- **Data to use**:
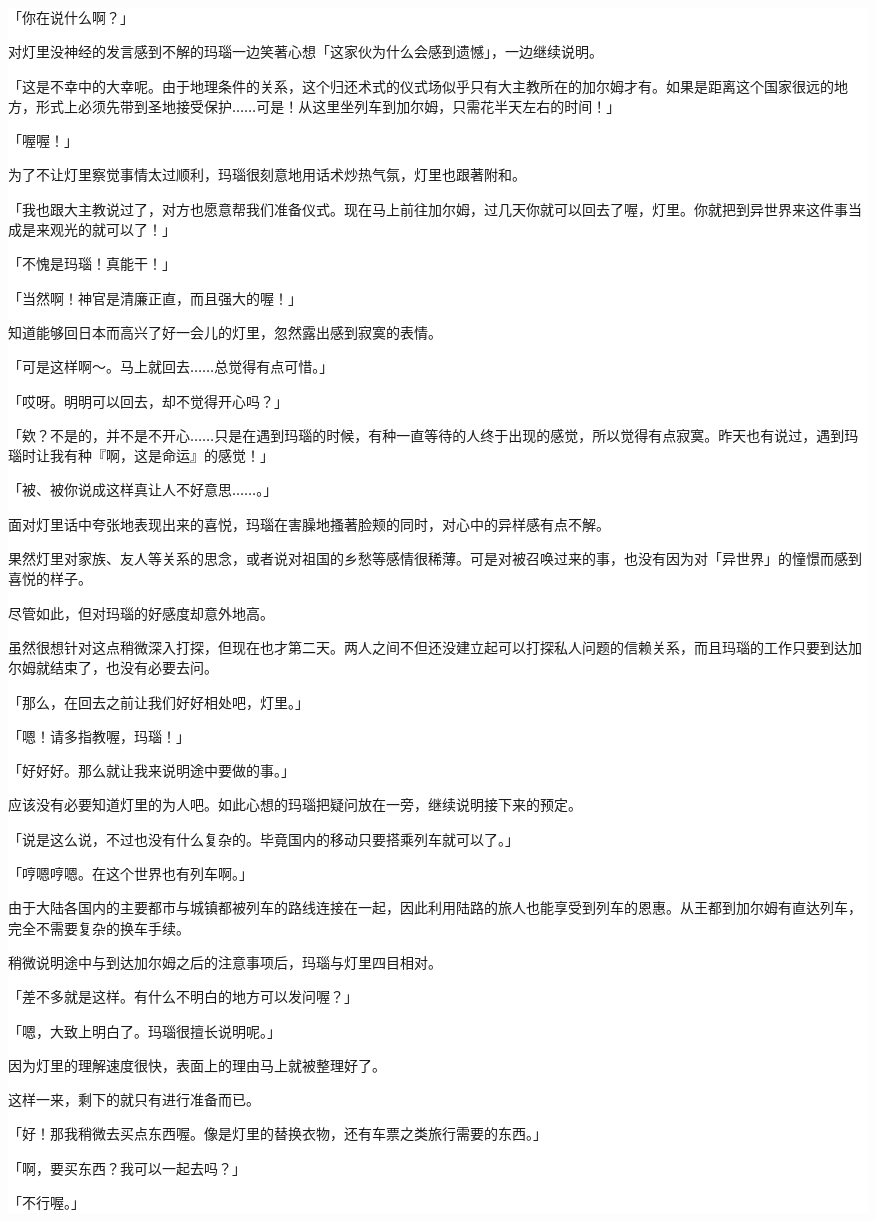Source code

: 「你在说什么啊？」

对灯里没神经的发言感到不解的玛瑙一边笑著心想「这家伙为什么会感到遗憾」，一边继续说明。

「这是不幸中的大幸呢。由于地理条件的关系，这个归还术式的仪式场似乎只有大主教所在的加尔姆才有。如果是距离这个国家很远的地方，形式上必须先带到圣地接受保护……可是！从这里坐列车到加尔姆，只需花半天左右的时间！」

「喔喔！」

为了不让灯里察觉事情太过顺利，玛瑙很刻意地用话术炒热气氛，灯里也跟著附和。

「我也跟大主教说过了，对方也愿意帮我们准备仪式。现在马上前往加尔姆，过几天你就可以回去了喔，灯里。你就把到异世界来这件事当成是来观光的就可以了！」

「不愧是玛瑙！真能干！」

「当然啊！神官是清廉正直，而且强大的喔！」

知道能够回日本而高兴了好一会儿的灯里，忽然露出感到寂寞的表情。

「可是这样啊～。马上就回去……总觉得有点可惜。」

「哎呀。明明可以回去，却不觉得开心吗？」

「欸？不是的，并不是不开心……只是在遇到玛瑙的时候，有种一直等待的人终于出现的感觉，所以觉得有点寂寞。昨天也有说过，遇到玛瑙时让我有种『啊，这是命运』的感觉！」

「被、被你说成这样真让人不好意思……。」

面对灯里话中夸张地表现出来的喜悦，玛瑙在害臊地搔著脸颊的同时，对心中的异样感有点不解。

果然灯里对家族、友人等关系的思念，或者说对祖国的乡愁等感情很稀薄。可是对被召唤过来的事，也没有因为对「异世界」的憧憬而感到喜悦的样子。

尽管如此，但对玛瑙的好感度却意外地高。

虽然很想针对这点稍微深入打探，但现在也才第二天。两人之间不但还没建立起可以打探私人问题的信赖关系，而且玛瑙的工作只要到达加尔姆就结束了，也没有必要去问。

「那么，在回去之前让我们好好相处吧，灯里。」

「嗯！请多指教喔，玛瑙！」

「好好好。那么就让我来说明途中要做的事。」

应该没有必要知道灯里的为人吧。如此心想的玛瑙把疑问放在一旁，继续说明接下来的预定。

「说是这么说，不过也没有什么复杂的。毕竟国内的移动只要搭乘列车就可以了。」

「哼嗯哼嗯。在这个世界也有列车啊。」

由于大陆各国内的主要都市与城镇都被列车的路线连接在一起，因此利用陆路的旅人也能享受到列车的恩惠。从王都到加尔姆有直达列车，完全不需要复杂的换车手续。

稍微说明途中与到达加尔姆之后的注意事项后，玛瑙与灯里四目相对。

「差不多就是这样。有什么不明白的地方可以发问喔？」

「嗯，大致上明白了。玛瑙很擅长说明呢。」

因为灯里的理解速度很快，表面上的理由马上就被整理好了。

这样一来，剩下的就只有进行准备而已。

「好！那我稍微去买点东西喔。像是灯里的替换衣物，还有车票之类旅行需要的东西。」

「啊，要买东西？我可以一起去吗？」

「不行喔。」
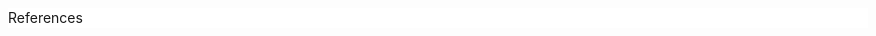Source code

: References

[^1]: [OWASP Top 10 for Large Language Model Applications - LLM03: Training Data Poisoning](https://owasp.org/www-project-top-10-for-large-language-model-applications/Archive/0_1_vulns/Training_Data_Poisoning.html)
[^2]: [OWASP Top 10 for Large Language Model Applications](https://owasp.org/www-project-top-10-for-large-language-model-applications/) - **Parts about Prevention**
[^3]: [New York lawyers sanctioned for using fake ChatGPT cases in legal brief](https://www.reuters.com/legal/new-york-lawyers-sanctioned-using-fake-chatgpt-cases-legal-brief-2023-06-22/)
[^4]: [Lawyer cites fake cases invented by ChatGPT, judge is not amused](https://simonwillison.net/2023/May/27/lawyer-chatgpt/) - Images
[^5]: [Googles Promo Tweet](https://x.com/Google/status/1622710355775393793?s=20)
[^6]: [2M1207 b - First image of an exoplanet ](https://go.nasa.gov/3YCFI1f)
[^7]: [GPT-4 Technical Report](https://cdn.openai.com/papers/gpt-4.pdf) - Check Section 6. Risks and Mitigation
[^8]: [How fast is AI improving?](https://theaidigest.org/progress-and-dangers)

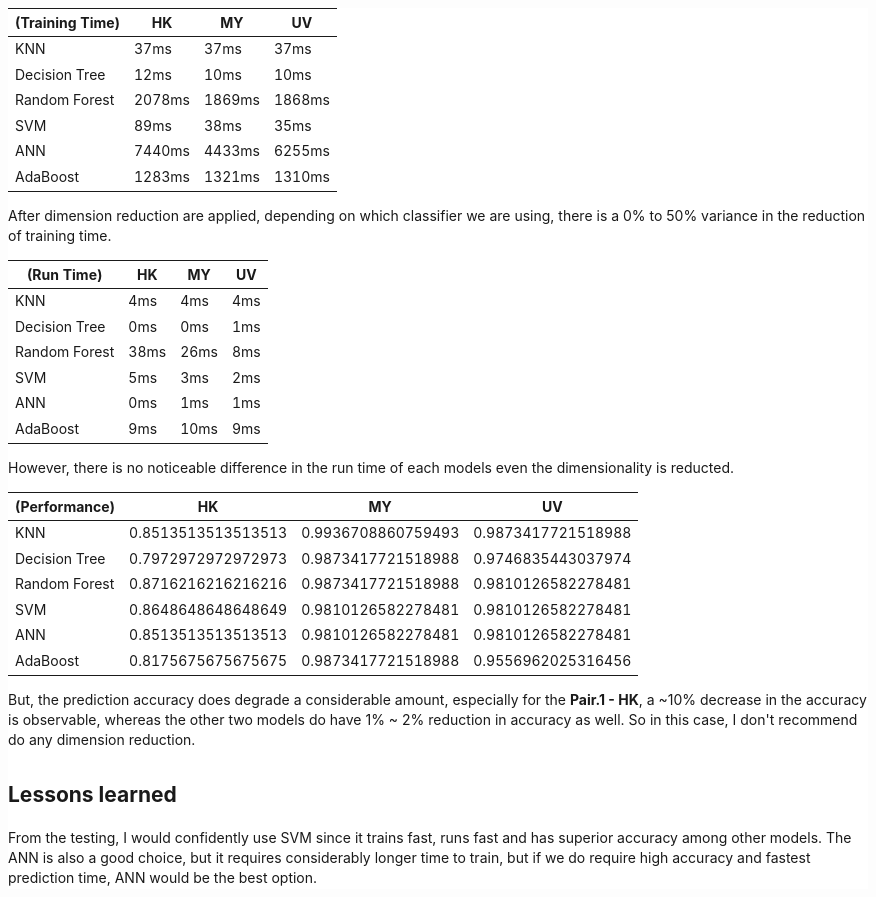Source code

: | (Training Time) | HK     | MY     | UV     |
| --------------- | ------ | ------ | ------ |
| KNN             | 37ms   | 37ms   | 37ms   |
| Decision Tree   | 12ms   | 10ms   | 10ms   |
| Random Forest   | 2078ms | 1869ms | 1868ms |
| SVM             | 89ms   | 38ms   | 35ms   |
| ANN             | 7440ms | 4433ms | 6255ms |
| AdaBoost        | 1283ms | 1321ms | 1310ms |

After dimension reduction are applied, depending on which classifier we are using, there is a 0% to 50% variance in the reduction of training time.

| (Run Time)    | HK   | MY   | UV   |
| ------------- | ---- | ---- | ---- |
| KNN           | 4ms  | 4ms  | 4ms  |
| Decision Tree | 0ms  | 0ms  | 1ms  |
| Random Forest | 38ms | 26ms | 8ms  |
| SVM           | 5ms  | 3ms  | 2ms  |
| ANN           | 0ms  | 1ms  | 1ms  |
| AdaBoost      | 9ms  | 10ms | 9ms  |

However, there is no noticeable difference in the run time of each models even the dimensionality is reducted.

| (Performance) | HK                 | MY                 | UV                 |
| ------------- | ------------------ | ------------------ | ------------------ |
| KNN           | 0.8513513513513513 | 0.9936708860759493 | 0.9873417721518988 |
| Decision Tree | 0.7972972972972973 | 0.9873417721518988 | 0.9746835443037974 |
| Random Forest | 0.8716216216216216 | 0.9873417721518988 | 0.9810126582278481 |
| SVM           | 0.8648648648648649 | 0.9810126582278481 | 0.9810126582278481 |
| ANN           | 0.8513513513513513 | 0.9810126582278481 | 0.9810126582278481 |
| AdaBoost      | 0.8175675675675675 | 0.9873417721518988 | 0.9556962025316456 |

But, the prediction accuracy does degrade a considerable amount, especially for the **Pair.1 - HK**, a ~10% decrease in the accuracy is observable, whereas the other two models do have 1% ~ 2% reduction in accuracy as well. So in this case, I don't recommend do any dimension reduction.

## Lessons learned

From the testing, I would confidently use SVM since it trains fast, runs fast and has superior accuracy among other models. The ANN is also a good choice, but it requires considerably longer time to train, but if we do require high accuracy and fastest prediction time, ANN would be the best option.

- **Directions for this task**: Search the records above for "Decision". Copy each line where it is found.

- **Expected output**:
| Decision Tree   | 12ms   | 10ms   | 10ms   |
| Decision Tree | 0ms  | 0ms  | 1ms  |
| Decision Tree | 0.7972972972972973 | 0.9873417721518988 | 0.9746835443037974 |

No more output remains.